Blessed … listen to me, will you? I used the word “blessed” just there. What that is supposed to tell you, brother, is that you and I are no more different now than we were twenty years ago. You pray? I pray, you know. (Here it is now, vulnerable, vulnerable … ) I must pray because there have been moments of extreme pain, turmoil, angst, passion and happiness in my life where I have found myself talking, eyes closed and hands clasped tight. Talking to someone who knew me and would listen … isn’t that God? We may come to heated arguments over this subject now in our older years but that isn’t because I am the spiritless, turned her back on spirituality girl you think I am.
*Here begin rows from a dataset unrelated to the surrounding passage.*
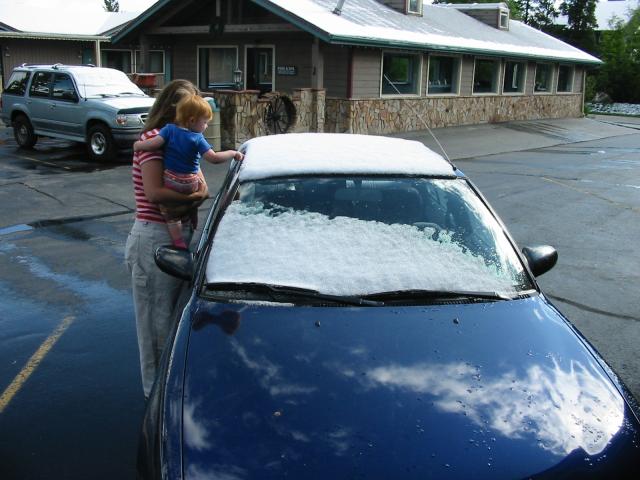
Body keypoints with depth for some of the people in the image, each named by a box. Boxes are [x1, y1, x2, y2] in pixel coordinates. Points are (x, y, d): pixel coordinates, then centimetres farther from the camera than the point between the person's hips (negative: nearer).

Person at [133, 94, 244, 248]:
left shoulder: (169, 129, -1)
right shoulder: (197, 138, -6)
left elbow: (154, 143, -12)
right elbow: (213, 157, -13)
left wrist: (137, 145, 6)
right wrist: (233, 153, 0)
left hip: (170, 182, 1)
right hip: (191, 184, -1)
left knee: (170, 215, 8)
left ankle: (179, 244, 4)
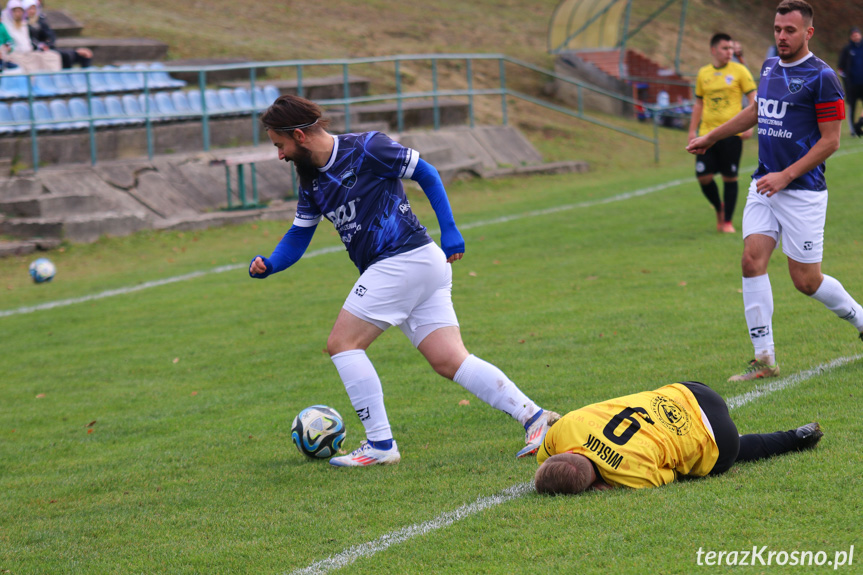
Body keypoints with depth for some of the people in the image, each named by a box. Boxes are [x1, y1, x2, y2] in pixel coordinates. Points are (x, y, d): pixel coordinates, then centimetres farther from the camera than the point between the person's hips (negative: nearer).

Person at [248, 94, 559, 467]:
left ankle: (380, 444, -5)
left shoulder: (365, 149, -8)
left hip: (403, 260, -8)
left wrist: (449, 231, -7)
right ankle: (533, 417, -3)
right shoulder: (311, 180, 15)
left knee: (342, 343, -6)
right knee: (450, 361, 0)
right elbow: (299, 235, 19)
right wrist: (268, 265, 0)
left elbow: (426, 174, -3)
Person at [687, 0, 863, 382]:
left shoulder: (822, 77, -12)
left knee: (806, 280, -2)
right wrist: (711, 137, 32)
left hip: (803, 190, -6)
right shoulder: (769, 67, 9)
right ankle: (765, 359, -3)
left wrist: (786, 176, -17)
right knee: (752, 261, -8)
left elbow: (830, 140, -12)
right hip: (764, 185, 6)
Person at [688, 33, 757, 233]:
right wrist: (692, 130, 12)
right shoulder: (703, 74, 10)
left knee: (730, 177, -1)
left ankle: (727, 221, 11)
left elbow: (754, 98, -1)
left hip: (731, 133, -3)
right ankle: (719, 208, 24)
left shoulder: (739, 71, 0)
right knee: (703, 177, -3)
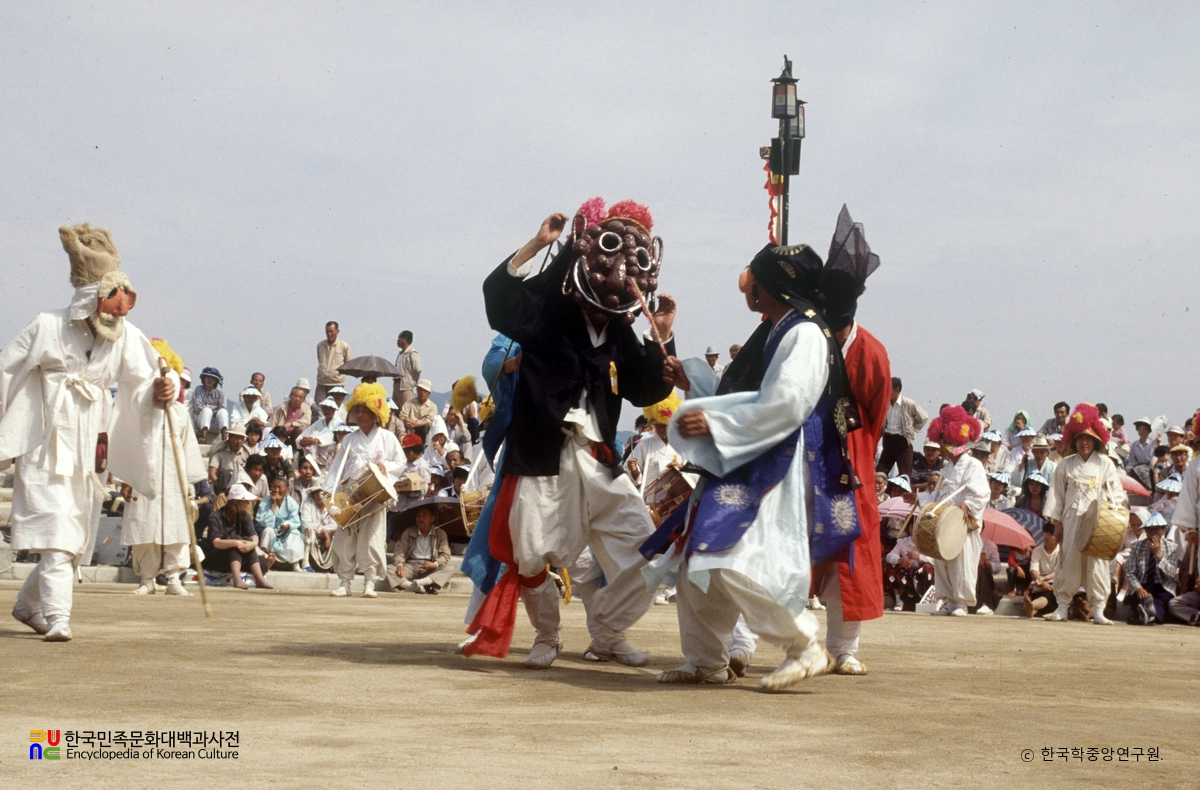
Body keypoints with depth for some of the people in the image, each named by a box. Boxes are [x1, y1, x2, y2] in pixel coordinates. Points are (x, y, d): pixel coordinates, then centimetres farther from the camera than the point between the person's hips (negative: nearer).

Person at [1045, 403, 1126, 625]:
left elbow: (1118, 493, 8)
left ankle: (1098, 610, -1)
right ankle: (1063, 605, 7)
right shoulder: (1066, 465, 8)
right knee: (1068, 560, -1)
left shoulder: (1105, 464, 6)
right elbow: (1056, 494, 10)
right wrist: (1056, 522, 5)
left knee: (1097, 563, -4)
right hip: (1071, 519, 1)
We just have different ways of having and honouring a “belief” in our lives. I cannot sit here and tell you I am an atheist and that I am unaffected every time I hear, “To love another person, is to see the face of God,” because it would be tragically untrue. That lyric brings me to my knees emotionally, because I cannot will it to not sound like the only bit of truth I have ever heard. My heart tells me there is something, a spirit, a force, God … whatever you want to label it, out there in this universe of ours. There has to be, how else can you explain … the creation and birth of a child or the writing of powerful, inspired prose? Prose that entirely affect and nurture, say, a little boy and turn him into the most gentle, kind and compassionate man. I look at you dear brother and sometimes I see divinity in you… a little light that shines.

I sing to your nephew as he falls asleep every night. I whisper the words that harbor in our bonded souls in the hopes that whatever is instilled in us can be bestowed upon him. In Jonah I see you so clearly. He has your gentle spirit about him and I cannot deny that when I look at him I think to myself how he somehow lives as you reborn. I sing to him softly and my mind wanders and I begin to feel like I am singing to you. How I wish you could turn back time … I give anything to relive some days with you by my side. But, that is not this life. What I can promise you is that I will be there. One day sitting next to you, my hand in yours, experiencing maybe for the last time, the very thing that has made our lives. And, I am honoured that you asked me to be there … with you, on that day my very heart will take flight.